5. Reproducibly saving data¶
Once you’ve gone through preprocessing and manually editing your data, you’ll
likely want to save your work. peakdet provides two ways to save your
outputs, depending on your data storage needs.
5.1. Duplicating data¶
If you don’t mind storing multiple copies of your data, you can simply save the
Physio object directly using peakdet.save_physio():
>>> from peakdet import save_physio
>>> path = save_physio('out.phys', data)
If later on you want to reload the processed data you can do so:
>>> from peakdet import load_physio
>>> data = load_physio('out.phys', allow_pickle=True)
Warning
peakdet.save_physio() uses numpy.savez() to save the data
objects, meaning the generated files can actually be quite a bit larger
than the original data, themselves! Moreover, you NEED to pass the
allow_pickle=True parameter; this is turned off by default for safety
reasons, as you should never load pickle files not generated by a trusted
source.
5.2. Saving history¶
If you loaded all your data using the IO functions contained in
peakdet then your Physio objects should have a
complete history. If that’s the case, you can avoid saving
a duplicate copy of your entire data structure and just save the history! To do
this we can use peakdet.save_history():
>>> from peakdet import save_history
>>> print(data)
Physio(size=240000, fs=250.0)
>>> path = save_history('out.json', data)

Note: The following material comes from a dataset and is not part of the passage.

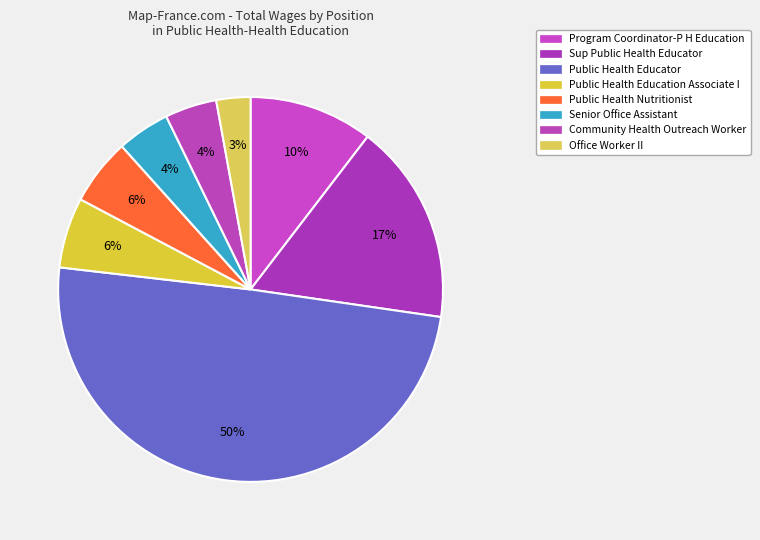

Count the number of slices in the pie.

8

The history is saved as a JSON file. If you’re unfamiliar, JSON files are plain text files that can store lists and dictionaries–which is exactly what the history is!
We can then load in the history (and recreate the Physio object
it described) with peakdet.load_history():
>>> from peakdet import load_history
>>> reloaded_data = load_history('out.json')
>>> print(reloaded_data)
Physio(size=240000, fs=250.0)
The data object contains all the processing steps (including manual edits!)
that were performed on the original physiological data.
5.2.1. Relative paths in history¶
While the saved history file (in the above example, out.json) can be stored
anywhere (next to the raw data file typically makes sense!), extra care must be
taken when loading it back in. Because the history file contains a path to the
raw data file you must ensure that it is loaded with load_history()
from the same directory in which the raw data were originally loaded.
Let’s say that we have a directory tree that looks like the following:
./experiment
├── code/
│ └── preprocess.py
└── data/
└── sub-001/
└── PPG.csv
We navigate to this directory (cd experiment) and run python
code/preprocess.py, which generates a history file:
./experiment
├── code/
│ └── preprocess.py
└── data/
└── sub-001/
├── PPG.csv
└── PPG_history.json
Now, say we zip the entire experiment directory to send to a collaborator
who wants to run some analyses on our processed data. If they want to
regenerate the Physio objects we created from the saved history
files, they must call load_history() from within the experiment
directory—calling it from anywhere else in the directory tree will result in
a FileNotFoundError.
Note
In order to be able to reproducibly regenerate data using history files, you need to ensure that you load your data using relative paths from the get-go!